I THINK what was being said is based on the law that 'the friction between two surfaces is proportional to the force pressing one to the other'. So, if there is an increase in the force pressing on the tyre then there is a similar increase in friction or 'grip' with the road.

I understand that it is generally accepted that a 45 degree angle creates a force of 1g but the first questions in this context are:
a) in what direction is that force being exerted? and
b) how is 1g translated into the 50% Roadcraft claims?

Alternative arguments are
1) that the force is not acting in a downward direction but laterally so there is no increase in friction whatsoever;
2) that the force is not acting on the tyre but on the suspension and that this is at a rate of 41%.

If 2) is correct then it would suggest that if the force is not fully absorbed by the suspension then some must be transmitted to the tyre.

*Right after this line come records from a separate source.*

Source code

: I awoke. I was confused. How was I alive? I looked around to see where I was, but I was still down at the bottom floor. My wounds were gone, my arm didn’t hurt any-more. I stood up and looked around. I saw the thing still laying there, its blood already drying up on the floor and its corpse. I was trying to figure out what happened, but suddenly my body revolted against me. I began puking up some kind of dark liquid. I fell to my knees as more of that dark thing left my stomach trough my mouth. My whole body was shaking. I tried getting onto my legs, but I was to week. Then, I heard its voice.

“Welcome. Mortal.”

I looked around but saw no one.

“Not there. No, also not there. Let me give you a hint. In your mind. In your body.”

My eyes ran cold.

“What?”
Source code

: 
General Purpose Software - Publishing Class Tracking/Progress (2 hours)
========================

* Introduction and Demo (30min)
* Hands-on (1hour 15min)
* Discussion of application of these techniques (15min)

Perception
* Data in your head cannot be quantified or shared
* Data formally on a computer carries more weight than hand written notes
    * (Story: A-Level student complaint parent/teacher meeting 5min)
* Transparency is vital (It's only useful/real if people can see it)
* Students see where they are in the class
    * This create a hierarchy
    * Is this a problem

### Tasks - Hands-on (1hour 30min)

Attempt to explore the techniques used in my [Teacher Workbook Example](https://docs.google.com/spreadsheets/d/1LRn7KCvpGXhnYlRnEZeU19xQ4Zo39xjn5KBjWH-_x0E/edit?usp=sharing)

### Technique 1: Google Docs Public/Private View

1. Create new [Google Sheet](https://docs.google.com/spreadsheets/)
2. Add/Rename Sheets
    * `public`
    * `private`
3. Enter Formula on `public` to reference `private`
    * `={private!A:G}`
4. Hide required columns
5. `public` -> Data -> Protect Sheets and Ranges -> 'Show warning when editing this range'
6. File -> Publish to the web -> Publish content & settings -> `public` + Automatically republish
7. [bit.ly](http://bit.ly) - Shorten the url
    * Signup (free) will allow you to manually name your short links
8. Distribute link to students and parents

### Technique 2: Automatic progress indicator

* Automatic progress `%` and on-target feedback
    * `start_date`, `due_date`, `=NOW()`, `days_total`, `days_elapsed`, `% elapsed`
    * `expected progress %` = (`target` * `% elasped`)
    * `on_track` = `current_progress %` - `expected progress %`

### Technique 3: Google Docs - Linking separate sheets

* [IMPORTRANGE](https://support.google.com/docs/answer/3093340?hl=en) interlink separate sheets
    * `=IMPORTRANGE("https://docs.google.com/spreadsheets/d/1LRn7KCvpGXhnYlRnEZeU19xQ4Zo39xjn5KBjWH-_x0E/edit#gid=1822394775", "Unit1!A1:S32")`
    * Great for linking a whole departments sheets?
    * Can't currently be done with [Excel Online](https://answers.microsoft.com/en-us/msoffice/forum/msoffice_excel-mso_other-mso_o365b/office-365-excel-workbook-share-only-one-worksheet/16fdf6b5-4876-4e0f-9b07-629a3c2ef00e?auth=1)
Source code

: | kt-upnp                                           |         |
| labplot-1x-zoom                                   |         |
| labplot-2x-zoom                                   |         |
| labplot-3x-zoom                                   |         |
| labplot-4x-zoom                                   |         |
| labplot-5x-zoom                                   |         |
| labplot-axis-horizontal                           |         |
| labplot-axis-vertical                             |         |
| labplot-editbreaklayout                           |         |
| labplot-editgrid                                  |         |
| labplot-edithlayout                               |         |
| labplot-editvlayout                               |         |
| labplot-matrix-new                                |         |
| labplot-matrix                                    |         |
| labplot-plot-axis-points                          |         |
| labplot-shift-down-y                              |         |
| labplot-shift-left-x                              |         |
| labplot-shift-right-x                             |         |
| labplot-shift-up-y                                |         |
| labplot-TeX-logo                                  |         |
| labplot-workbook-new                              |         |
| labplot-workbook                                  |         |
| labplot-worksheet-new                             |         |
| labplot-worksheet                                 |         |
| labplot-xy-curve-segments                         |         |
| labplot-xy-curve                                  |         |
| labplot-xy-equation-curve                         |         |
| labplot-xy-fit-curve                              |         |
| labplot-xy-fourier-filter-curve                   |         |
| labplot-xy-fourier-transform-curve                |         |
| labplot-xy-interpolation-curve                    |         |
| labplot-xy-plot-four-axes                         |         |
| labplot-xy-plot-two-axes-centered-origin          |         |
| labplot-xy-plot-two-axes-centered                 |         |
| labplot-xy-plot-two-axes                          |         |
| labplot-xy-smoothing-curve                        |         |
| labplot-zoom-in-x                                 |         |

I would like to know what the truth is and see references to the science.

Some Relevant arguments can be found here:
Support Roadcraft
http://www.genjac.com/BoomerBiker/Two%20Wheeled%20Physics.htm
Query Roadcraft claim
http://www.physicsforums.com/showthread.php?t=622000
http://www.stevemunden.com/leanangle.html
http://www.stevemunden.com/friction.html
http://www.msgroup.org/forums/mtt/topic.asp?TOPIC_ID=1458
Support suspension loading of 41%
http://books.google.co.uk/books?id=84hF-qoR5I8C&pg=SA6-PA40&lpg=SA6-PA40&dq=suspension+41%25+at+45+degrees&source=bl&ots=FZE2vHP8Mn&sig=Rid-jIOgg1vmbYJsiAJplYM7XTo&hl=en&sa=X&ei=w3UgU_jwMajH7AbM-IDoBA&ved=0CCkQ6AEwAA#v=onepage&q=suspension%2041%25%20at%2045%20degrees&f=false

Posted on 17 Aug 2014 20:49:56 BDT
Bob Stammers says:
With respect to the complaint in this review about centre-stand use. I asked a local motorcycle dealer to show me how he got bikes on and off the centre-stand, he did exactly what Roadcraft said. He's done that every day on several bikes over a 30 year period, good enough for me and that's how I now do it.